Mechanism of Class Switching
Isotype or class switching is a biological process occurring after activation of the B cell, allowing the cell to produce different classes of antibodies (IgA, IgE, or IgG) . The different classes of antibody (and thus effector functions) are defined by the constant (C) regions of the immunoglobulin heavy chain. Initially, naïve B cells express only cell-surface IgM and IgD with identical antigen binding regions. Each isotype is adapted for a distinct function. After activation, accordingly, an antibody with a IgG, IgA, or IgE effector function might be summoned to effectively eliminate an antigen. Class switching allows different daughter cells from the same activated B cell to produce antibodies of different isotypes. Only the constant region of the antibody heavy chain changes during class switching; the variable regions, and therefore antigen specificity, remain unchanged.
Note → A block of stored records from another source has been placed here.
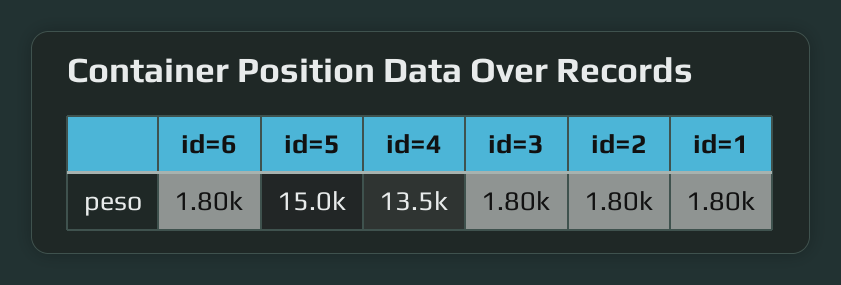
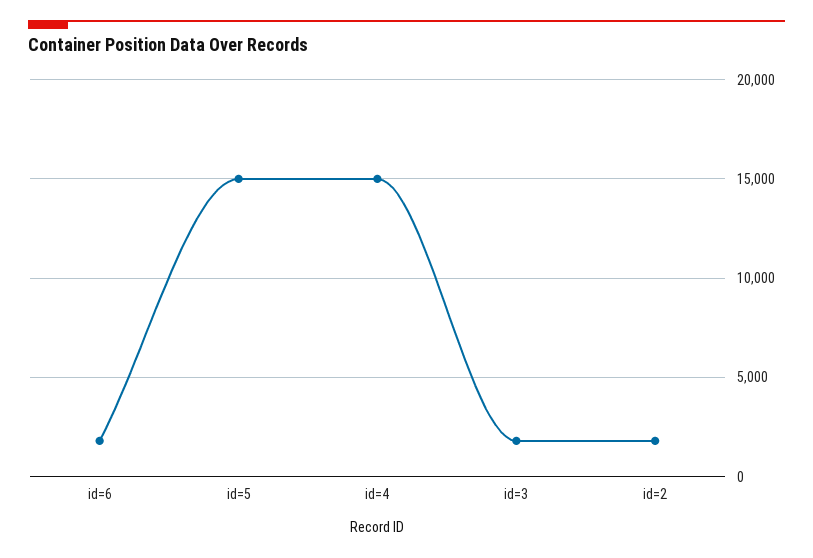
  {
    "id=6": 1800,
    "id=5": 15000,
-   "id=4": 13500,
+   "id=4": 15000,
    "id=3": 1800,
-   "id=2": 1800,
+   "id=2": 1800
-   "id=1": 1800
  }

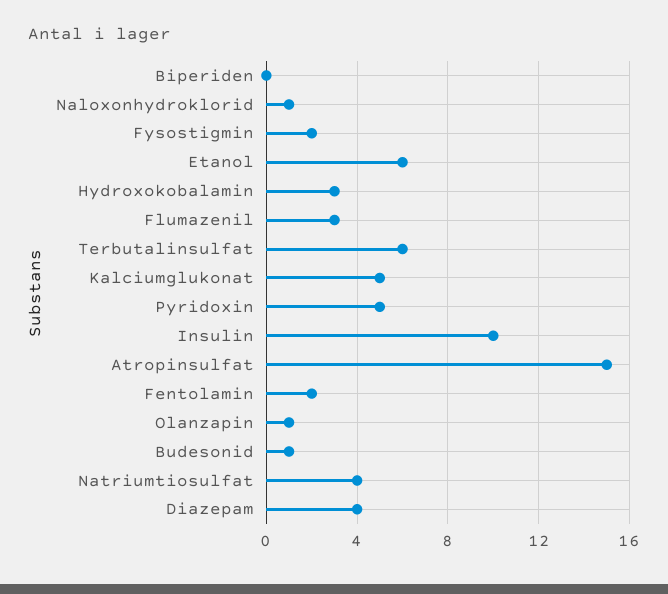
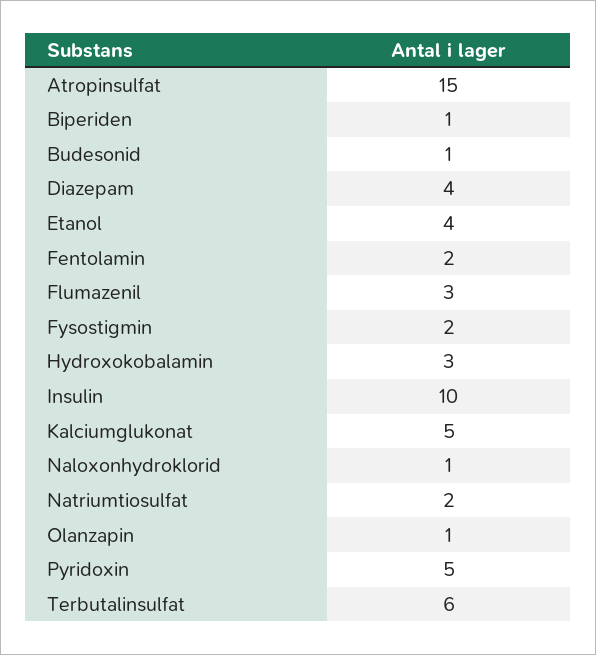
  {
-   "Biperiden": 0,
+   "Biperiden": 1,
    "Naloxonhydroklorid": 1,
    "Fysostigmin": 2,
-   "Etanol": 6,
+   "Etanol": 4,
    "Hydroxokobalamin": 3,
    "Flumazenil": 3,
    "Terbutalinsulfat": 6,
    "Kalciumglukonat": 5,
    "Pyridoxin": 5,
    "Insulin": 10,
    "Atropinsulfat": 15,
    "Fentolamin": 2,
    "Olanzapin": 1,
    "Budesonid": 1,
-   "Natriumtiosulfat": 4,
+   "Natriumtiosulfat": 2,
    "Diazepam": 4
  }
The progeny of a single B cell can produce antibodies, all specific for the same antigen, but with the ability to produce the effector function appropriate for each antigenic challenge. Class switching is triggered by cytokines; the isotype generated depends on which cytokines are present in the B cell environment. Class switching occurs in the heavy chain gene locus by a mechanism called class switch recombination (CSR). This mechanism relies on conserved nucleotide motifs, called switch (S) regions, found in DNA upstream of each constant region gene (except in the δ-chain). The DNA strand is broken by the activity of a series of enzymes at two selected S-regions. The variable domain exon is rejoined through a process called non-homologous end joining (NHEJ) to the desired constant region (γ, α or ε). This process results in an immunoglobulin gene that encodes an antibody of a different isotype.
A group of antibodies can be called monovalent (or specific) if they have affinity for the same epitope, or for the same antigen (but potentially different epitopes on the molecule), or for the same strain of microorganism (but potentially different antigens on or in it). In contrast, a group of antibodies can be called polyvalent (or unspecific) if they have affinity for various antigens or microorganisms. Intravenous immunoglobulin, if not otherwise noted, consists of polyvalent IgG. In contrast, monoclonal antibodies are monovalent for the same epitope.